# Electrical problems



## cameron (Dec 8, 2004)

My car has been having several electrical related problems. About 2-3yrs ago or so my AC control lights and rear defroster dash light started working intermittently then the rear defroster light quit working entirely. Also, my tach started sticking occasionally in the last yr or 2. More recently, in the last month, I have encountered two other problems. One, my factory alarm has gone off 3 times for no apparant reason. The other recent problem is that the AC control unit started making a very loud continuous clicking noise when I started the car when it was about 20 degrees outside just before Christmas. It's done it about 3 other times. About a wk ago when I started the car it started immediately. I pressed other vent controls and it stopped then I would hit the front vent and it would start again. It is now doing it in every mode except the bi-level mode. It will start as soon I as I turn the ignition even thought the fan is off. The vent control lights will work only on occasion. Like today they didn't come on when I turned the lights on but when I thumped one of the vent controls they came on.

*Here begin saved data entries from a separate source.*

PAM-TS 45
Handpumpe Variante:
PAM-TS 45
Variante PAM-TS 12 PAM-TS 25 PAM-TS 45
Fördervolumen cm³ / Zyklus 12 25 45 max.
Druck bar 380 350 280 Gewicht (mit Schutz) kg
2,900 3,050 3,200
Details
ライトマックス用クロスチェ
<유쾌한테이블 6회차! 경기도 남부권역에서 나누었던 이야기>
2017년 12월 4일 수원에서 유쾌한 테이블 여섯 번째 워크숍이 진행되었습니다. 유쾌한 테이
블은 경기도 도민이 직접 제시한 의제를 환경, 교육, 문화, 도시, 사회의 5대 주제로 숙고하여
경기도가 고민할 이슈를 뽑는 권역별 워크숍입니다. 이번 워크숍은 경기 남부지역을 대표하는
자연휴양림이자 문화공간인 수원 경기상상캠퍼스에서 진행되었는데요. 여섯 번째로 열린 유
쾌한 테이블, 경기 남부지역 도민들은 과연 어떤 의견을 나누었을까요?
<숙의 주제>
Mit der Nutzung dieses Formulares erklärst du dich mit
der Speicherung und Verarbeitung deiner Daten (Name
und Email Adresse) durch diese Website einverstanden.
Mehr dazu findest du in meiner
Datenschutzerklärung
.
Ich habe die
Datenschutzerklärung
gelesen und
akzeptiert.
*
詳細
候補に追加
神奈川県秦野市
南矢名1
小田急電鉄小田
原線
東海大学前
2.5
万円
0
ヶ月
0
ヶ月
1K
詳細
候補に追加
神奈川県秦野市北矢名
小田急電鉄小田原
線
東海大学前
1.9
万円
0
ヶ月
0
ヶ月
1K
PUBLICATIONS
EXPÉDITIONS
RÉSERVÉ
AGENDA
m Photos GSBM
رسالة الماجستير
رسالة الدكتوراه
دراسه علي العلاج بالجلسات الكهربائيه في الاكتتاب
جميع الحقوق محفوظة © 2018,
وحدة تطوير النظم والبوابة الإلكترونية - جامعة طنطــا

I have had stereo work done several times so I don't know if that may have something to do with it. My original stereo was replaced several times for skipping back 3yrs ago. Then I had a sub/amp put in by another prof audio store about 2yrs ago. Then last May I put in a stereo/in-dash cd changer myself with the help of a friend. I don't know if its something like a lose connection or what. We worked under the dash quite a bit..we had a real hard time getting everything back into the dash. The ac control unit lights were intermittent before I put the new stereo in last May but started sometime after the 1st or 2nd replacement stereo was put in. The 2 recent problems with the factory alarm and AC control unit vents clicking started just in the last month. Anyone have had any of these experiences? I thought electrical problems were non existent in the 240sx's. I have no clue on what to do to get this stuff fixed but more little things keep popping up.


----------